======== Excerpted passage
Well, what if we add to this country’s present list of woes, an economic depression, massive unemployment, political unrest, families distraught, broken and splintered by alcoholism and poverty. What if we created this situation by precipitating an economic collapse in order to accomplish this very goal ... to rid our nation of the ‘black plague’, and return them to their proper positions as slaves, and property to be bought and sold? We have to create an atmosphere that will produce deprivation and frustration in the white community. Get them all so hateful of their life situation that they are on the brink of despair, and then point them in the proper direction. Give them a rational, acceptable outlet for their hatred. Tell them that if it weren’t for ‘these’ people all of these horrible things wouldn’t have happened to them and their families.
I don’t think that the American people as a whole could do this. I really don’t think that any people could have done this, but yet it happened. And so in this same manner blacks have been lynched in this country, and murdered, but not as a part of sanctioned Government policy, Law, or National acceptance and participation. Of course, the ethnic Indian situation is another story. Could such a thing happen in our country?
I guess that is why I continue to analyze Adolf Hitler and his philosophy of hate. I want to know how he created monsters out of a whole nation of people. I want to know what type of thinking, what type of propaganda ... but even as I make these statements I listen to the news and hear of the atrocities in Bosnia, and Croatia, and Serbia, Afghanistan and Iraq and I realize, I mustn’t be so optimistic about the goodness, and moral character of myself and my fellow citizens. I can only hope that no matter what the circumstances, I would not become a Nazi.
In Chapter eight, Adolf has returned home from the war. Germany is in a state of internal revolution. Adolf describes the situation in Munich.
“...The situation was untenable and urged necessarily towards a further continuation of the Revolution. Eisner’s death only hastened developments and led finally to the Soviet dictatorship, or, in other terms, to a temporary reign of the Jews as it had been originally intended by the originators of the whole revolution...”
================
■ **The problem**:
Can you output the essay excerpt word for word, beginning at "I guess that" and stopping after "situation in Munich."? The items after the essay excerpt have nothing to do with this exercise.
======== Listed entries
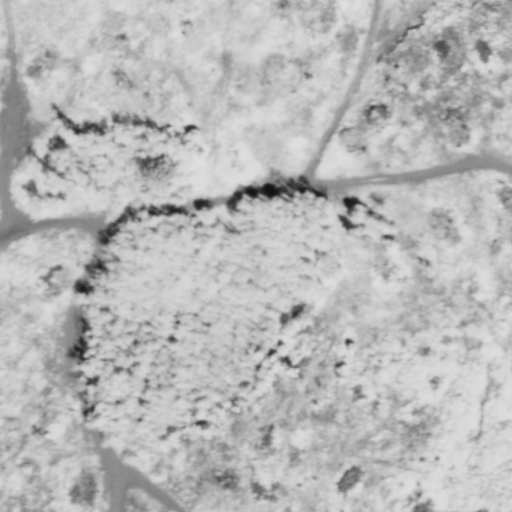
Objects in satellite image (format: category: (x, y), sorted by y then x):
road: (31, 303)
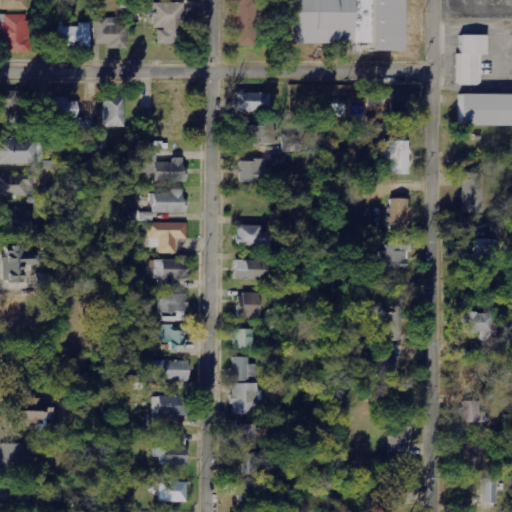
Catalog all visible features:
building: (14, 4)
building: (168, 21)
building: (246, 22)
building: (351, 23)
building: (15, 33)
building: (109, 34)
building: (73, 35)
building: (470, 60)
road: (217, 72)
building: (252, 102)
building: (390, 102)
building: (63, 108)
building: (10, 109)
building: (485, 110)
building: (338, 112)
building: (113, 113)
building: (256, 135)
building: (394, 158)
building: (160, 167)
building: (253, 172)
building: (16, 185)
building: (474, 193)
building: (169, 203)
building: (399, 215)
building: (15, 222)
building: (166, 236)
building: (251, 237)
building: (484, 250)
road: (215, 255)
road: (432, 256)
building: (392, 258)
building: (18, 266)
building: (172, 269)
building: (251, 270)
building: (44, 278)
building: (248, 306)
building: (173, 307)
building: (389, 320)
building: (484, 330)
building: (172, 336)
building: (243, 339)
building: (386, 361)
building: (243, 369)
building: (170, 371)
building: (134, 383)
building: (244, 399)
building: (169, 406)
building: (472, 413)
building: (35, 414)
building: (246, 436)
building: (172, 451)
building: (471, 457)
building: (12, 458)
building: (253, 465)
building: (489, 491)
building: (173, 492)
building: (15, 498)
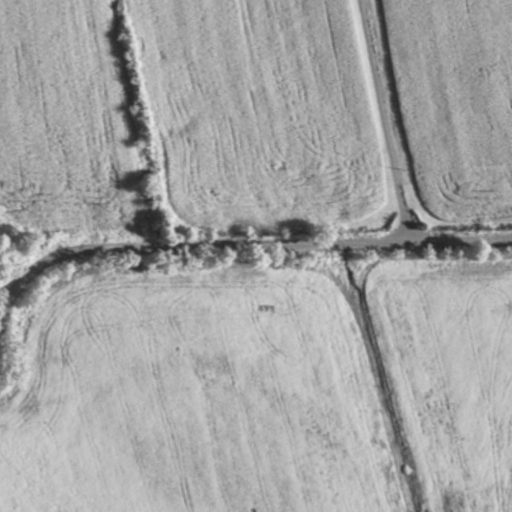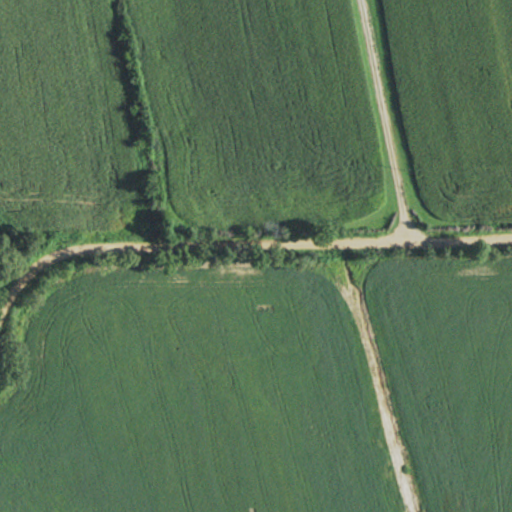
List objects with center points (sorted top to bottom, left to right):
road: (383, 120)
road: (240, 244)
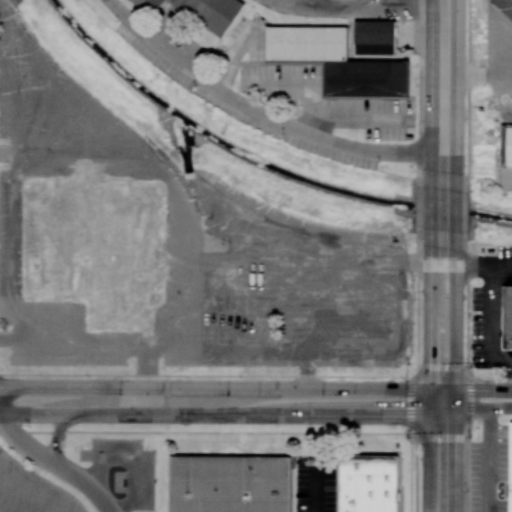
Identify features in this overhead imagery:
building: (201, 11)
road: (347, 15)
building: (375, 37)
building: (377, 37)
building: (336, 61)
road: (479, 77)
road: (277, 83)
road: (446, 90)
road: (262, 114)
road: (350, 115)
building: (506, 145)
river: (257, 159)
road: (446, 223)
road: (211, 266)
road: (497, 312)
building: (507, 318)
building: (508, 318)
road: (431, 337)
road: (457, 338)
road: (359, 350)
road: (147, 379)
road: (228, 388)
traffic signals: (431, 390)
traffic signals: (457, 390)
road: (509, 406)
traffic signals: (431, 412)
traffic signals: (457, 412)
road: (228, 415)
road: (59, 435)
road: (430, 461)
road: (489, 461)
road: (456, 462)
road: (55, 464)
building: (510, 466)
parking lot: (489, 469)
building: (510, 474)
building: (231, 483)
building: (368, 483)
building: (369, 483)
building: (230, 484)
parking lot: (314, 485)
road: (316, 485)
parking lot: (32, 490)
road: (29, 492)
road: (31, 503)
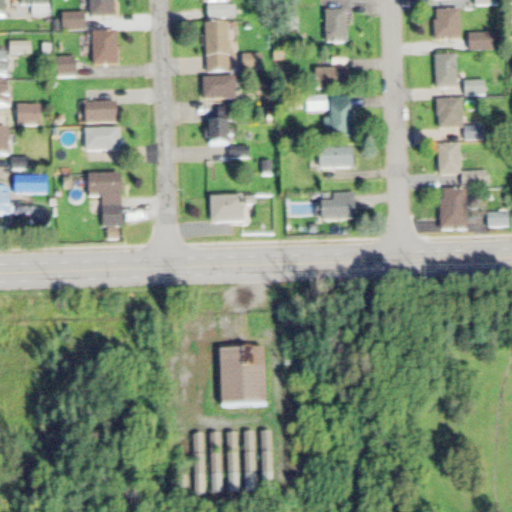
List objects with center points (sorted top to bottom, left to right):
building: (445, 0)
building: (489, 3)
building: (40, 4)
building: (4, 10)
building: (106, 10)
building: (224, 10)
building: (77, 25)
building: (451, 28)
building: (339, 30)
building: (485, 45)
building: (25, 51)
building: (222, 51)
building: (109, 53)
building: (256, 65)
building: (5, 69)
building: (70, 70)
building: (448, 74)
building: (336, 81)
building: (478, 91)
building: (223, 92)
building: (6, 98)
building: (321, 109)
building: (104, 116)
building: (229, 117)
building: (454, 117)
building: (34, 118)
building: (344, 121)
building: (479, 137)
building: (222, 138)
building: (7, 145)
building: (106, 146)
building: (245, 153)
building: (340, 161)
building: (454, 161)
building: (479, 181)
building: (38, 185)
building: (111, 200)
building: (8, 206)
building: (232, 211)
building: (343, 211)
building: (458, 213)
building: (500, 223)
building: (251, 377)
building: (248, 461)
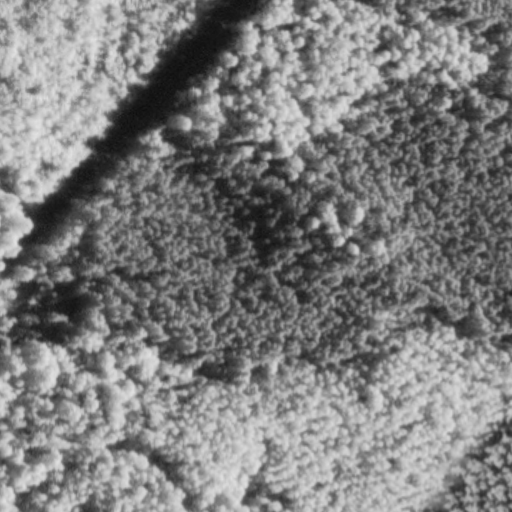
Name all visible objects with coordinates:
road: (126, 154)
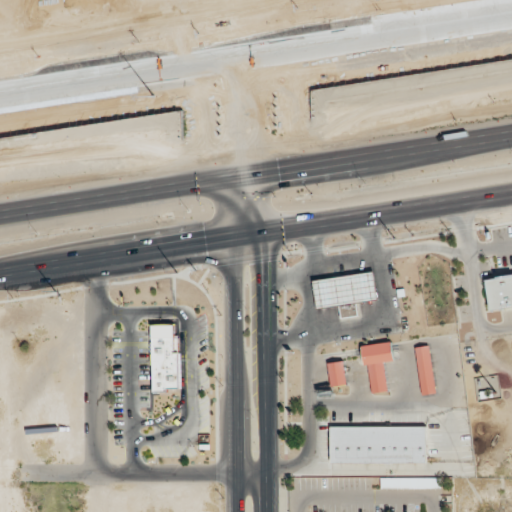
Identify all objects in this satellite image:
road: (264, 26)
road: (233, 28)
road: (255, 54)
road: (407, 133)
road: (242, 159)
road: (90, 183)
road: (411, 210)
traffic signals: (201, 243)
road: (489, 246)
road: (314, 247)
road: (422, 249)
road: (156, 250)
road: (345, 262)
road: (469, 271)
road: (262, 282)
road: (231, 284)
gas station: (342, 290)
building: (499, 291)
building: (345, 292)
building: (497, 292)
building: (344, 297)
road: (159, 314)
road: (379, 322)
road: (496, 328)
road: (353, 356)
road: (402, 356)
building: (165, 358)
building: (166, 358)
building: (375, 363)
building: (377, 365)
road: (96, 367)
road: (306, 368)
building: (425, 369)
building: (423, 370)
building: (334, 373)
building: (337, 374)
road: (131, 376)
building: (483, 394)
road: (182, 399)
road: (375, 404)
road: (160, 419)
building: (378, 444)
building: (376, 445)
road: (422, 469)
road: (249, 471)
road: (125, 473)
road: (347, 496)
road: (301, 504)
road: (430, 504)
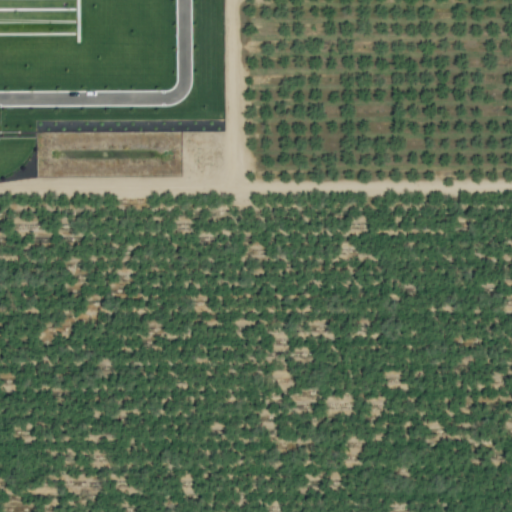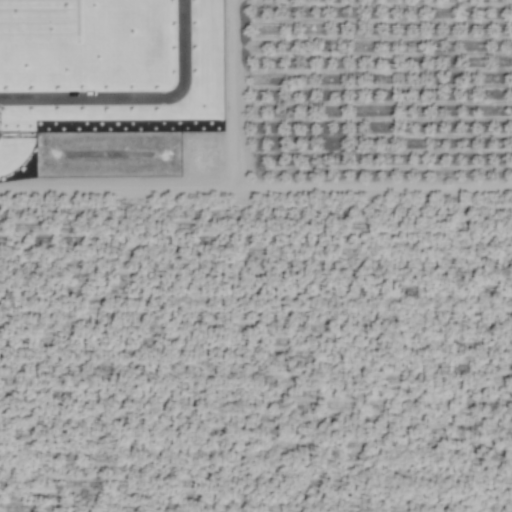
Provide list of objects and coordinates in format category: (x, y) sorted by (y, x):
road: (136, 100)
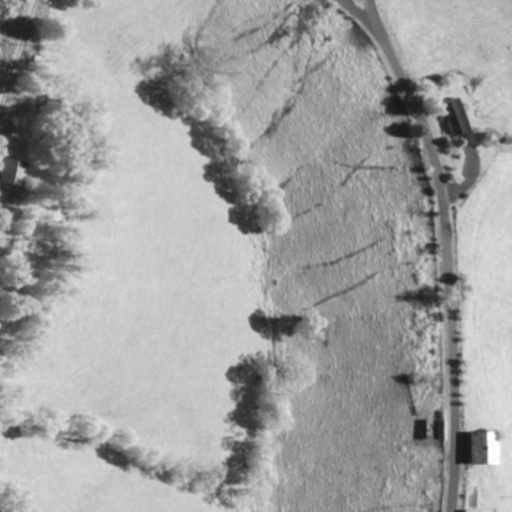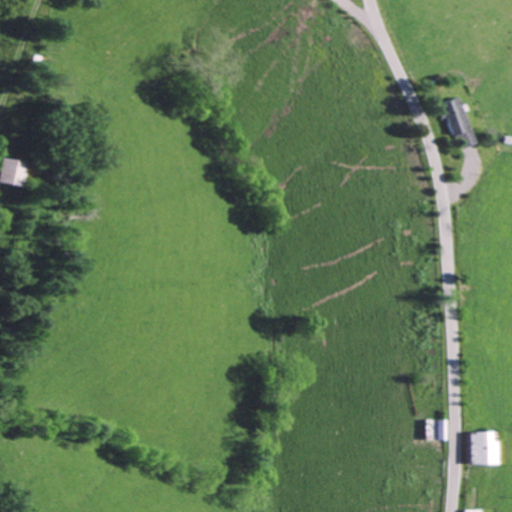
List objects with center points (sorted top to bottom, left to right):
road: (354, 15)
building: (454, 123)
building: (10, 173)
road: (442, 249)
building: (430, 429)
building: (476, 447)
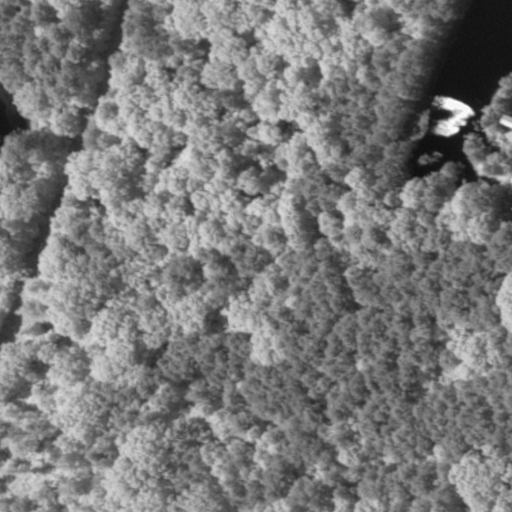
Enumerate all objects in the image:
building: (507, 120)
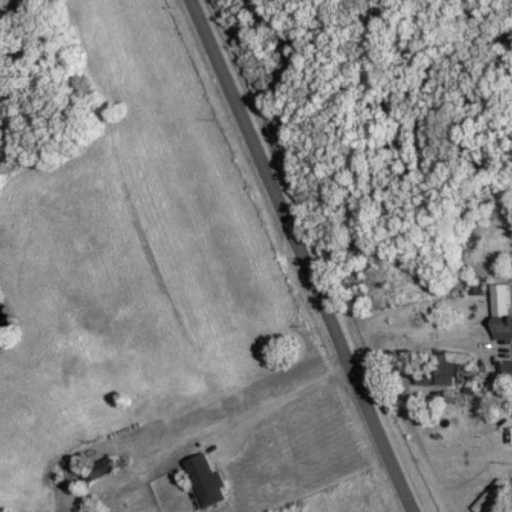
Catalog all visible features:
road: (305, 255)
building: (502, 329)
building: (439, 372)
road: (342, 373)
building: (505, 373)
building: (208, 481)
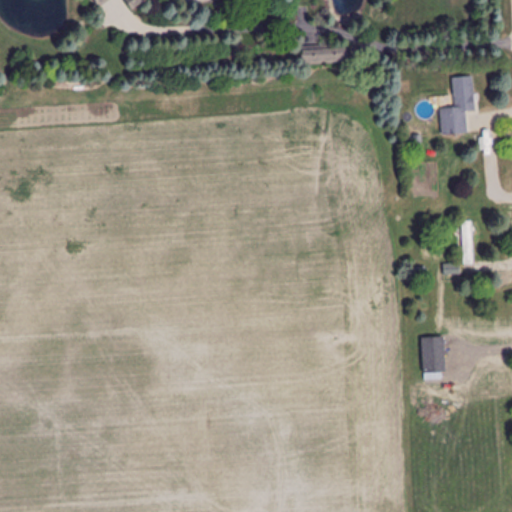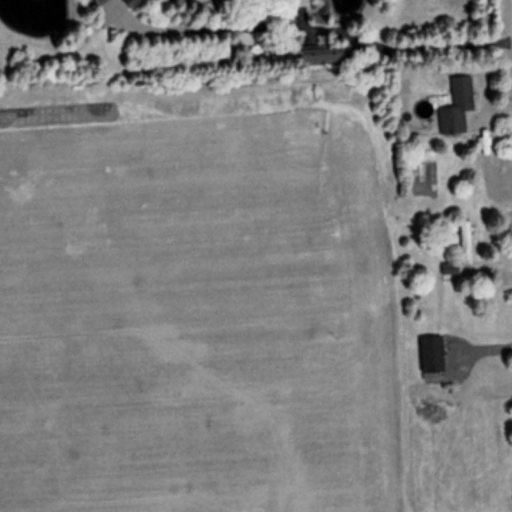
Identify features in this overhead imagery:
building: (325, 56)
building: (459, 107)
building: (468, 243)
building: (450, 269)
building: (433, 355)
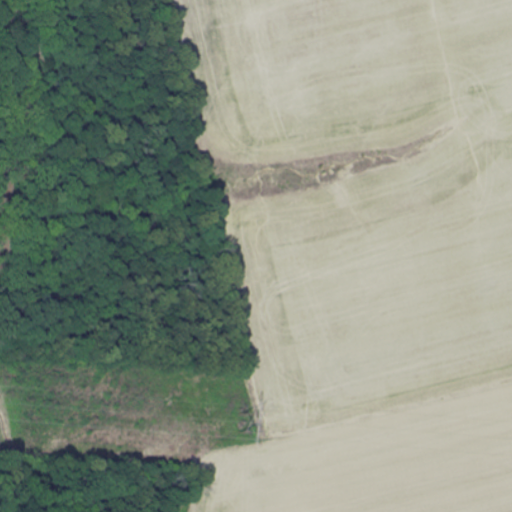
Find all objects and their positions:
power tower: (232, 424)
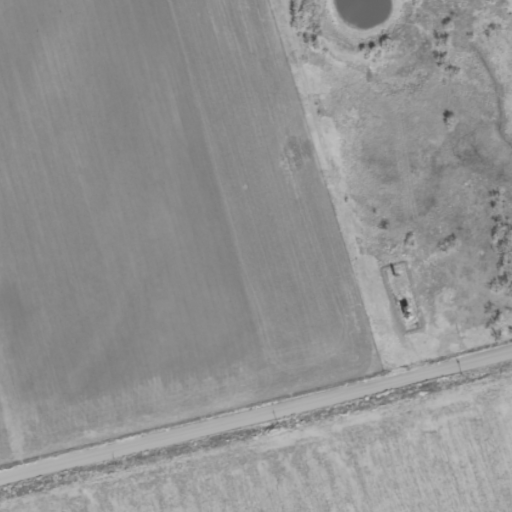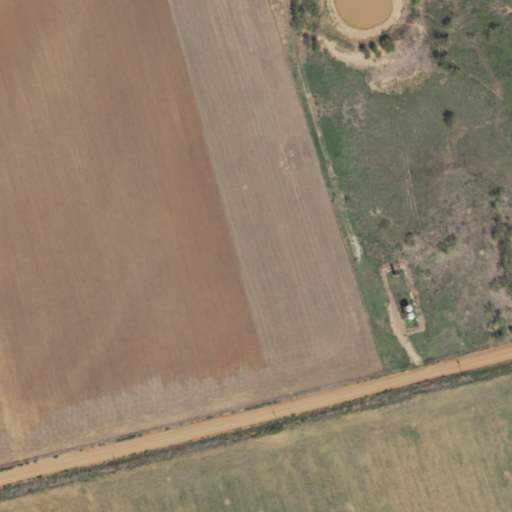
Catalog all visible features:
road: (256, 412)
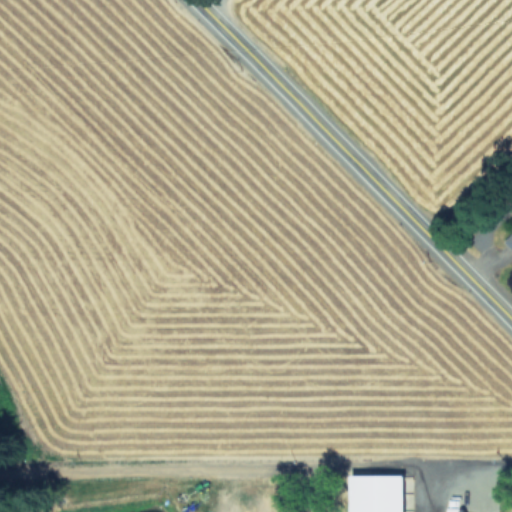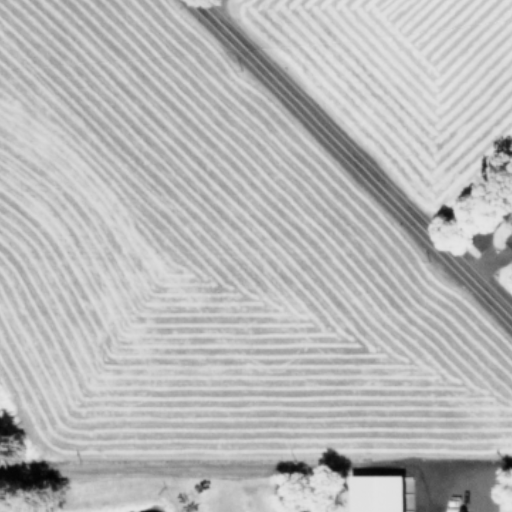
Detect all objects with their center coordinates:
road: (209, 5)
crop: (414, 91)
road: (352, 160)
building: (510, 239)
crop: (211, 300)
road: (468, 466)
building: (383, 492)
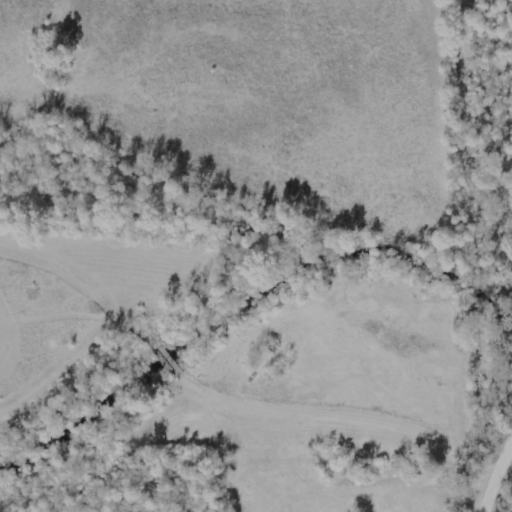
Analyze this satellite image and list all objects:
road: (450, 362)
road: (502, 485)
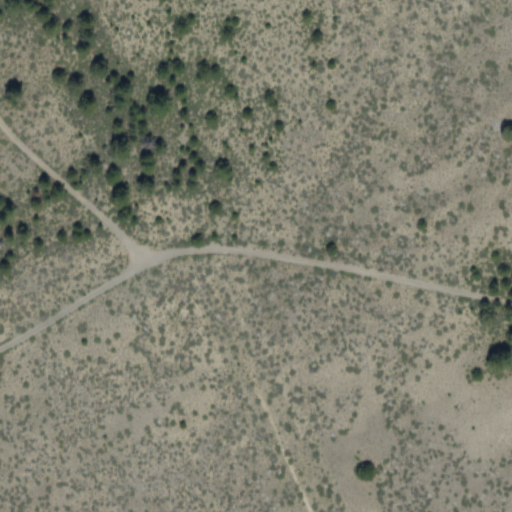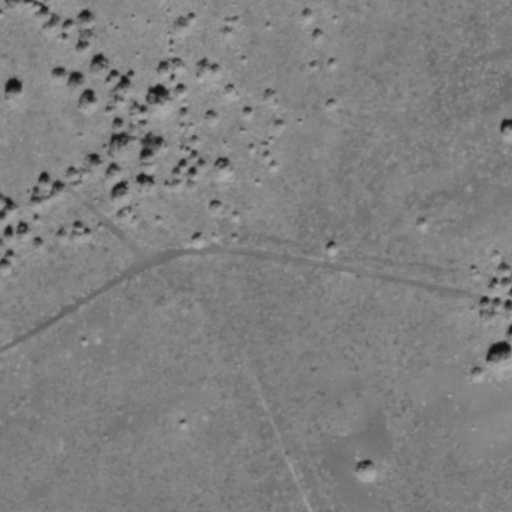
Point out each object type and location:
road: (245, 250)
================
■ **Result of this exercise**:
I guess that is why I continue to analyze Adolf Hitler and his philosophy of hate. I want to know how he created monsters out of a whole nation of people. I want to know what type of thinking, what type of propaganda ... but even as I make these statements I listen to the news and hear of the atrocities in Bosnia, and Croatia, and Serbia, Afghanistan and Iraq and I realize, I mustn’t be so optimistic about the goodness, and moral character of myself and my fellow citizens. I can only hope that no matter what the circumstances, I would not become a Nazi.
In Chapter eight, Adolf has returned home from the war. Germany is in a state of internal revolution. Adolf describes the situation in Munich.